=== OBJECTIVE ===
Revise the speech on farm payments from "I thank the" up to and including "on this area.", putting "honor" in place of "privilege".

=== SELECTED TEXT ===
↓↓↓

I thank the Minister for setting out with such clarity this statutory instrument and the noble Lord, Lord Roborough, for bringing forward his regret amendment, which has created an opportunity for a much broader-ranging and, I think we can agree, interesting debate. It has been an absolute privilege to be here for the last speeches by, for instance, the noble Lords, Lord Curry and Lord Inglewood. I had the great privilege of working with the noble Lord, Lord Carrington, on various issues—sometimes we did not agree on one or two of them, it must be said—and with my colleague on the Conduct Committee, the noble Earl, Lord Devon, which is a fairly typical in-the-background public service to protect the reputation of this place, for which he should be thanked and we should be enormously grateful. It is fitting that we have heard from so many experts, particularly on this area.

On the regulations before us, the Liberal Democrats have long accepted the case for moving away from the basic payment scheme, a system based largely on land ownership, which was never the right long-term foundation in our view for supporting agriculture. We support the principle of transition towards a system that rewards farmers for the delivery of public goods, restoring nature, improving soil health and strengthening resilience in the face of the climate emergency. However, support for reform cannot mean a blank cheque for the way that it is implemented. In a way, the question before us tonight is not whether the change is needed but whether this stage of the transition is being managed in a way that is fair, predictable and sustainable for those most affected; we have heard evidence that it is not.

The first concern is the pace and scale of the reductions. Delinked payments were intended to provide a degree of stability during a period of significant change, yet many farmers, as we have heard from this debate, now face a position in which support is being reduced more quickly than they are able to plan for and than viable alternatives are becoming available. For businesses operating on tight margins, that creates enormous pressure on cash flow and on long-term planning. A transition, as we know, that is too abrupt, risks undermining the very resilience it is expected and hoped to build.

Secondly, there is the question of where the money is going. I appreciate that the Minister set out some of this in her opening remarks, but the NFU—I thank it for its briefing—has made clear that there are some concerns about where the money is being allocated from these changes. It says that there remains a lack of clarity, and in some cases confidence, about whether funding is reaching farmers in practice at the scale and pace required.

Thirdly, there is the impact on different types of farm. Smaller and family-run farms are often less able to absorb sudden changes in income or navigate complex new schemes. If this transition is not carefully managed, there is a risk that support will become unevenly distributed, with some farms better placed than others to adapt. We have heard already about the economic consequences of that.

↑↑↑

=== STORED ROWS ===
↓↓↓

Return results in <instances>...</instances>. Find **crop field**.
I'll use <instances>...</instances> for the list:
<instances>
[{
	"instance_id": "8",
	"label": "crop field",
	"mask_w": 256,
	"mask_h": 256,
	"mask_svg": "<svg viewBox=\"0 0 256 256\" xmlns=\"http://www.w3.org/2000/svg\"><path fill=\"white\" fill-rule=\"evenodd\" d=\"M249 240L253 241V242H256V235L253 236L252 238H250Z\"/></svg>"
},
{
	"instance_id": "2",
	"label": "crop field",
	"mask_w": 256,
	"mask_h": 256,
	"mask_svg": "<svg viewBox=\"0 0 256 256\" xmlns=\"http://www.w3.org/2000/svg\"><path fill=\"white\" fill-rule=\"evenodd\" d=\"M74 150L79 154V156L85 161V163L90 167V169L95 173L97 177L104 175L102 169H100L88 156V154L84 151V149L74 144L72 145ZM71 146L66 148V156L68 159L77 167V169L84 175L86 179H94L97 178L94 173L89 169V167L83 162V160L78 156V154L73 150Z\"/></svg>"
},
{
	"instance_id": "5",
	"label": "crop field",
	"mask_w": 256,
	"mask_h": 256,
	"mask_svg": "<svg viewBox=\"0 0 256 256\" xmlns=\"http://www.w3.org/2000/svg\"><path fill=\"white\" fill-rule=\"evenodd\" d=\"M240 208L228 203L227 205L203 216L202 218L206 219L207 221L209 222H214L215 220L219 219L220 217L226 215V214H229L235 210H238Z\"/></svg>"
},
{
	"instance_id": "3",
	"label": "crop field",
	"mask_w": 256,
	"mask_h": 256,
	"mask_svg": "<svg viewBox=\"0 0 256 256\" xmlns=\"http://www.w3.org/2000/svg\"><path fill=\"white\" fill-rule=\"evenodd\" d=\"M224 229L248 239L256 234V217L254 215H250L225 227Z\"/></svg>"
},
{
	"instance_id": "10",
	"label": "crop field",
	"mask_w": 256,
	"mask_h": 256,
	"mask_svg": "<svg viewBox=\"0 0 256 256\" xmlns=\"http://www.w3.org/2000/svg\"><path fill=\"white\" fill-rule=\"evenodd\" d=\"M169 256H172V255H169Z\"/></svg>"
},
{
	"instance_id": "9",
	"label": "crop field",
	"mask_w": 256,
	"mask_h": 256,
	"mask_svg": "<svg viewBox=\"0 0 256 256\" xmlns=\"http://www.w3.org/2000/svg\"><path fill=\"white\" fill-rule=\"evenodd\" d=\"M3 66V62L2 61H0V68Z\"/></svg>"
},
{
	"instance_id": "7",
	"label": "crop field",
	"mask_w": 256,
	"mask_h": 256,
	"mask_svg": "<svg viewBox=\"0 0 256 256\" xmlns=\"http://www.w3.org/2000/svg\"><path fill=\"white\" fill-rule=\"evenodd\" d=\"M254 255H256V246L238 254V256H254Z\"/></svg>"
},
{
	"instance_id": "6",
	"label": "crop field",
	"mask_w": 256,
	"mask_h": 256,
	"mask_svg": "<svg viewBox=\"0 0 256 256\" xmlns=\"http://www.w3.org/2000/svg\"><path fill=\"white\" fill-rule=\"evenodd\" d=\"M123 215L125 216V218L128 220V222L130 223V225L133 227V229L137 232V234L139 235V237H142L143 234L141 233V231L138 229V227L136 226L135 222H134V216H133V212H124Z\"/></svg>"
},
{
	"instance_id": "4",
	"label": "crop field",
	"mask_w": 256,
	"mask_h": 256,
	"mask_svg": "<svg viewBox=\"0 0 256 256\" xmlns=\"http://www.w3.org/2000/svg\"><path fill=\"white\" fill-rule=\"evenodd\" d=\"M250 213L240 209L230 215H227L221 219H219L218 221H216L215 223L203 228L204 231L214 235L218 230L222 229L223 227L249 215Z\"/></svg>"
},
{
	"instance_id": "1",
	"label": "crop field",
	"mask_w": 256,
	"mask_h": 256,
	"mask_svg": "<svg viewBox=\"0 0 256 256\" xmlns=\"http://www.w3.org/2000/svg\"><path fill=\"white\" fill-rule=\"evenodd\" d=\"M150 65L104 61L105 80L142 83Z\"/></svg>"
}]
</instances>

↑↑↑

=== REPLY TO THE TASK ===
I thank the Minister for setting out with such clarity this statutory instrument and the noble Lord, Lord Roborough, for bringing forward his regret amendment, which has created an opportunity for a much broader-ranging and, I think we can agree, interesting debate. It has been an absolute honor to be here for the last speeches by, for instance, the noble Lords, Lord Curry and Lord Inglewood. I had the great honor of working with the noble Lord, Lord Carrington, on various issues—sometimes we did not agree on one or two of them, it must be said—and with my colleague on the Conduct Committee, the noble Earl, Lord Devon, which is a fairly typical in-the-background public service to protect the reputation of this place, for which he should be thanked and we should be enormously grateful. It is fitting that we have heard from so many experts, particularly on this area.